Nationwide COVID-19 health records at your fingertips via data enclave, accelerating research and care

A new National Center for Advancing Translational Sciences initiative now provides clinicians and researchers a centralized national data resource known as the National COVID Cohort Collaborative (N3C) to accelerate advances in COVID-19 research and care.

The N3C is the product of a partnership between the National Center for Advancing Translational Sciences-supported Clinical and Translational Science Awards (CTSA) Program hubs, the National Center for Data to Health (CD2H), Clinical and Translational Research networks, the National Patient-Centered Clinical Research Network, Observational Health Data Sciences and Informatics, Accrual to Clinical Trials/Informatics for Integrating Biology and the Bedside, and TriNetX Global Health Research Network. The NCATS has overall stewardship of the N3C project.

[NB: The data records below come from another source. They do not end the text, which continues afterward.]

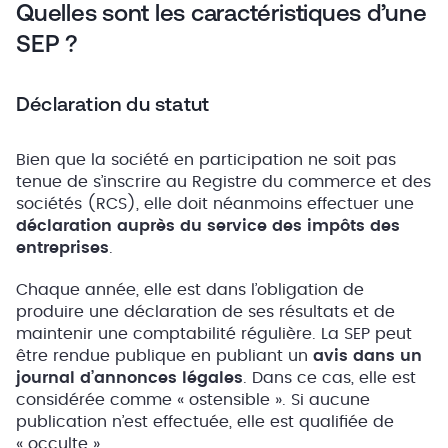
Quelles sont les caractéristiques d’une
SEP ?
Déclaration du statut
Bien que la société en participation ne soit pas
tenue de s’inscrire au Registre du commerce et des
sociétés (RCS), elle doit néanmoins effectuer une
déclaration auprès du service des impôts des
entreprises
.
Chaque année, elle est dans l’obligation de
produire une déclaration de ses résultats et de
maintenir une comptabilité régulière. La SEP peut
être rendue publique en publiant un
avis dans un
journal d’annonces légales
. Dans ce cas, elle est
considérée comme « ostensible ». Si aucune
publication n’est effectuée, elle est qualifiée de
« occulte ».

Over 70 institutions across the country have committed to providing electronic health records of people who were tested for COVID-19 or who had related symptoms. In addition, data is submitted of individuals infected with pathogens that can support comparative studies, including SARS 1, MERS and H1N1. Once obtained, the data is harmonized into a consistent format for utilization within the data enclave.

“There is no shortage of clinical data within institutions; however, in the United States these data are not structured the same way nor are they accessible for shared analytics by our nation’s scientists,” according to a N3C informational brochure. “The N3C aims to unite COVID-19 data, enabling innovative machine learning and statistical analyses that require a large amount of data – more than is available in any given institution.”

There are three data access tiers within the secure cloud-based N3C platform available to registered users. The synthetic dataset contains artificial data designed to be statistically comparable to the originally submitted data. This data does not include any protected health information (PHI). The second tier is a de-identified data set that also contains no PHI. A third tier, referred to as limited data, contains two identifying factors of patient health: dates of service and patient zip code.

Once in the N3C enclave, researchers can utilize one of the data tiers to analyze and research COVID-19 treatments and its interactions with other health conditions, including diabetes, critical care, kidney disease,
immunocompromised patients, pregnancy, and many more. The curated data spans different time periods, geographic locations, and levels of care.

Multiple domain teams are set up within the N3C enclave to enable researchers with shared interests, such as cardiology, emergency services or medicine, neurology, or oncology, to analyze and collaborate more efficiently. Domain teams are comprised of clinical and subject matter experts, statisticians, informaticists, and machine learning specialists.

Suzanne McCahan, PhD, assistant research scientist with Nemours Biomedical Research Informatics Center, explained that researchers and clinicians can get involved in the N3C enclave by joining an existing domain team or proposed project, but they also have the option to propose new research initiatives.

“I am really excited about N3C, not only because it will provide wide and wise access to data that will enable many professional and citizen scientists to find important relationships involving COVID-19 infection, clinical features, concomitant medical conditions, and social-environmental circumstances, but also because it will serve as a model for the provision of data concerning so many other national health crises from asthma to sickle cell disease,” Julian Solway, M.D., Director of the Institute for Translational Medicine at the University of Chicago, shared on the N3C website. “N3C demonstrates that, as a nation, we can share data for the common good. Let’s build on its success to speed health improvement and disease prevention for all Americans.”